Transcribed page contents:
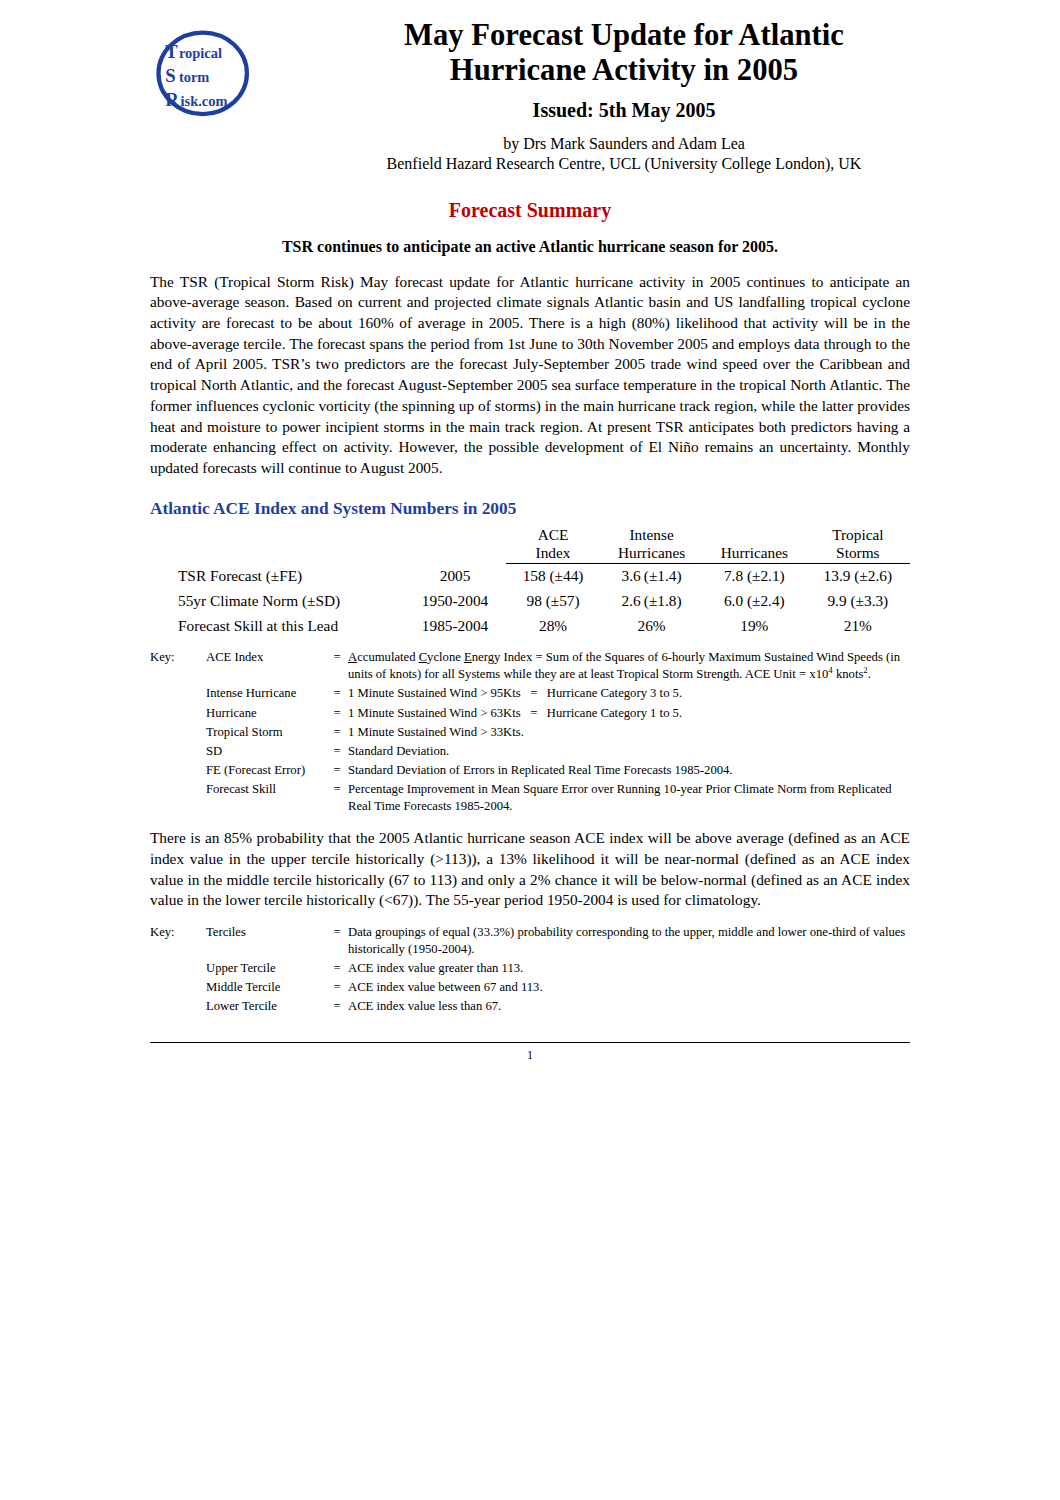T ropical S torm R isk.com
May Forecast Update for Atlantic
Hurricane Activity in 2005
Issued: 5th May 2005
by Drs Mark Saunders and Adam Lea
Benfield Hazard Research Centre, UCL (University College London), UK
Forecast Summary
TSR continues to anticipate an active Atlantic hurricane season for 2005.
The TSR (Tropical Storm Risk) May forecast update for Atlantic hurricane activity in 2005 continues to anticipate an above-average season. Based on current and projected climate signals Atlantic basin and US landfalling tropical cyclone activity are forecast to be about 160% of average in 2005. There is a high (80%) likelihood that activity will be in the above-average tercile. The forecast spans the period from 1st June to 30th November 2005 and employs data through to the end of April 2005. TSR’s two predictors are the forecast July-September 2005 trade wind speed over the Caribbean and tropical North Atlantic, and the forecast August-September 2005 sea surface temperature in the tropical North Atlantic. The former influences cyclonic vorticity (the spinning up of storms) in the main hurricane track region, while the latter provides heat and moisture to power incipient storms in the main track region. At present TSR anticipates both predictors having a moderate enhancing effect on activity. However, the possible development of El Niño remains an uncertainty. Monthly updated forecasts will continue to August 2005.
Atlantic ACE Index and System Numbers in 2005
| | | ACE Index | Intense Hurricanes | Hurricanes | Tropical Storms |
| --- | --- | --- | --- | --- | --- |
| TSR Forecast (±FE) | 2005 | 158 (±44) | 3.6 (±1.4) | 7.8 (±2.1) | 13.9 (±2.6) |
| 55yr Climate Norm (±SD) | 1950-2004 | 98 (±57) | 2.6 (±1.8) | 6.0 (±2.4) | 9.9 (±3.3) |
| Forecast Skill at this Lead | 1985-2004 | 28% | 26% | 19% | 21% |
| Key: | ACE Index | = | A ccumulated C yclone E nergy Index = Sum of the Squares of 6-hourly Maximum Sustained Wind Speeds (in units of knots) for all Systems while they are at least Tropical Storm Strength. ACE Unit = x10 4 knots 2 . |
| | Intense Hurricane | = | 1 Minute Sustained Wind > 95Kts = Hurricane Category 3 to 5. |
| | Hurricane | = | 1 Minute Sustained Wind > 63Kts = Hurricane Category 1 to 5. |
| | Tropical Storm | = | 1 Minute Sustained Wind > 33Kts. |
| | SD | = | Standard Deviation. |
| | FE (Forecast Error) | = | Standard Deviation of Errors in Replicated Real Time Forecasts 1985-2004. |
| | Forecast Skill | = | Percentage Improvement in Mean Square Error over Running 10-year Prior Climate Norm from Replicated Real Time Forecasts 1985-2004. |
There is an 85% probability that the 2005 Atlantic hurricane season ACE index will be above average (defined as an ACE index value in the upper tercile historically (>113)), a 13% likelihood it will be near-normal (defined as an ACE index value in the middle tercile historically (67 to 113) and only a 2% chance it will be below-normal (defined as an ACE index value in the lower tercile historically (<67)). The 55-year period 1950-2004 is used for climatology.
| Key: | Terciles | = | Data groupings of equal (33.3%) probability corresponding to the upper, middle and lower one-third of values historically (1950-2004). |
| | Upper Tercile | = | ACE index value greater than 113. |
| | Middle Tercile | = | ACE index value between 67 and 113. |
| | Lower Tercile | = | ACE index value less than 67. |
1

▸ About this exercise: Which lines of the data contain the string "Tropical"? Copy each one.

▸ Written response:
The TSR (Tropical Storm Risk) May forecast update for Atlantic hurricane activity in 2005 continues to anticipate an above-average season. Based on current and projected climate signals Atlantic basin and US landfalling tropical cyclone activity are forecast to be about 160% of average in 2005. There is a high (80%) likelihood that activity will be in the above-average tercile. The forecast spans the period from 1st June to 30th November 2005 and employs data through to the end of April 2005. TSR’s two predictors are the forecast July-September 2005 trade wind speed over the Caribbean and tropical North Atlantic, and the forecast August-September 2005 sea surface temperature in the tropical North Atlantic. The former influences cyclonic vorticity (the spinning up of storms) in the main hurricane track region, while the latter provides heat and moisture to power incipient storms in the main track region. At present TSR anticipates both predictors having a moderate enhancing effect on activity. However, the possible development of El Niño remains an uncertainty. Monthly updated forecasts will continue to August 2005.
| | | ACE Index | Intense Hurricanes | Hurricanes | Tropical Storms |
| Key: | ACE Index | = | A ccumulated C yclone E nergy Index = Sum of the Squares of 6-hourly Maximum Sustained Wind Speeds (in units of knots) for all Systems while they are at least Tropical Storm Strength. ACE Unit = x10 4 knots 2 . |
| | Tropical Storm | = | 1 Minute Sustained Wind > 33Kts. |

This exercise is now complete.